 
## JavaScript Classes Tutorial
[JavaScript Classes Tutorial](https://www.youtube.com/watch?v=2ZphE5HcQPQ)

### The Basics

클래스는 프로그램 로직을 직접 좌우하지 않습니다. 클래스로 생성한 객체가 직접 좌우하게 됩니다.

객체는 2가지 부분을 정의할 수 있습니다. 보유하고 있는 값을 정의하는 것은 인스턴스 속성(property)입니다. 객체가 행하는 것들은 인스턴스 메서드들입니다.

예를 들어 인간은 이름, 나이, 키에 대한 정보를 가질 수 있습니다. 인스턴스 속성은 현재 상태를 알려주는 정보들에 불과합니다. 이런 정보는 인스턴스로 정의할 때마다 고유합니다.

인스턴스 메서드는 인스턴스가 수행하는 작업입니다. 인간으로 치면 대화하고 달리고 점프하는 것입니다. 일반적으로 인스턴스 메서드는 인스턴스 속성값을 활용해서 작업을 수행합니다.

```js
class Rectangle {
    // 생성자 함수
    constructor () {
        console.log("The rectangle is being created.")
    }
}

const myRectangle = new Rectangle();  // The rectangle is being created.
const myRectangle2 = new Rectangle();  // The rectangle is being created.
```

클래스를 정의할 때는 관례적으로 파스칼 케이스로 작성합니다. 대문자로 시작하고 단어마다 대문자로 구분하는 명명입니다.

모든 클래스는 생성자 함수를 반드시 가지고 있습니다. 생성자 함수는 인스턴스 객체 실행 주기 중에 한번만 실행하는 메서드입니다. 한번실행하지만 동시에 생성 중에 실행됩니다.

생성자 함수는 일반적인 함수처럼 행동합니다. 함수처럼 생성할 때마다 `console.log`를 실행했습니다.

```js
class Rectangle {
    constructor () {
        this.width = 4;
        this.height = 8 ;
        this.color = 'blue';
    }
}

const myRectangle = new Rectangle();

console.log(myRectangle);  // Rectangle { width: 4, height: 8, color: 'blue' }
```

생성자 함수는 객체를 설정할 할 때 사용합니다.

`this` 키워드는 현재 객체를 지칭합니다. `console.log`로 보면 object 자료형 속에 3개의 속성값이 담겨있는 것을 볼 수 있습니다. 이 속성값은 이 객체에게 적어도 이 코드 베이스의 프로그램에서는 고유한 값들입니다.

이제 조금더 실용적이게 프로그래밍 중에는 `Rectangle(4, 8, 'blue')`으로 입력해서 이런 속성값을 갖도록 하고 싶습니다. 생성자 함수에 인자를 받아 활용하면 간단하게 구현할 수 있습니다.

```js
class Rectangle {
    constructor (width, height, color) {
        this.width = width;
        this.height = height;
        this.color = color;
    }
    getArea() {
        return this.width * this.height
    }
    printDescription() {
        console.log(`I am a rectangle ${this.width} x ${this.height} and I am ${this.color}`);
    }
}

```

════════════════════

[Task brief]
Copy the material above back out, exactly as written.

[Output below]
## JavaScript Classes Tutorial
[JavaScript Classes Tutorial](https://www.youtube.com/watch?v=2ZphE5HcQPQ)

### The Basics

클래스는 프로그램 로직을 직접 좌우하지 않습니다. 클래스로 생성한 객체가 직접 좌우하게 됩니다.

객체는 2가지 부분을 정의할 수 있습니다. 보유하고 있는 값을 정의하는 것은 인스턴스 속성(property)입니다. 객체가 행하는 것들은 인스턴스 메서드들입니다.

예를 들어 인간은 이름, 나이, 키에 대한 정보를 가질 수 있습니다. 인스턴스 속성은 현재 상태를 알려주는 정보들에 불과합니다. 이런 정보는 인스턴스로 정의할 때마다 고유합니다.

인스턴스 메서드는 인스턴스가 수행하는 작업입니다. 인간으로 치면 대화하고 달리고 점프하는 것입니다. 일반적으로 인스턴스 메서드는 인스턴스 속성값을 활용해서 작업을 수행합니다.

```js
class Rectangle {
    // 생성자 함수
    constructor () {
        console.log("The rectangle is being created.")
    }
}

const myRectangle = new Rectangle();  // The rectangle is being created.
const myRectangle2 = new Rectangle();  // The rectangle is being created.
```

클래스를 정의할 때는 관례적으로 파스칼 케이스로 작성합니다. 대문자로 시작하고 단어마다 대문자로 구분하는 명명입니다.

모든 클래스는 생성자 함수를 반드시 가지고 있습니다. 생성자 함수는 인스턴스 객체 실행 주기 중에 한번만 실행하는 메서드입니다. 한번실행하지만 동시에 생성 중에 실행됩니다.

생성자 함수는 일반적인 함수처럼 행동합니다. 함수처럼 생성할 때마다 `console.log`를 실행했습니다.

```js
class Rectangle {
    constructor () {
        this.width = 4;
        this.height = 8 ;
        this.color = 'blue';
    }
}

const myRectangle = new Rectangle();

console.log(myRectangle);  // Rectangle { width: 4, height: 8, color: 'blue' }
```

생성자 함수는 객체를 설정할 할 때 사용합니다.

`this` 키워드는 현재 객체를 지칭합니다. `console.log`로 보면 object 자료형 속에 3개의 속성값이 담겨있는 것을 볼 수 있습니다. 이 속성값은 이 객체에게 적어도 이 코드 베이스의 프로그램에서는 고유한 값들입니다.

이제 조금더 실용적이게 프로그래밍 중에는 `Rectangle(4, 8, 'blue')`으로 입력해서 이런 속성값을 갖도록 하고 싶습니다. 생성자 함수에 인자를 받아 활용하면 간단하게 구현할 수 있습니다.

```js
class Rectangle {
    constructor (width, height, color) {
        this.width = width;
        this.height = height;
        this.color = color;
    }
    getArea() {
        return this.width * this.height
    }
    printDescription() {
        console.log(`I am a rectangle ${this.width} x ${this.height} and I am ${this.color}`);
    }
}

```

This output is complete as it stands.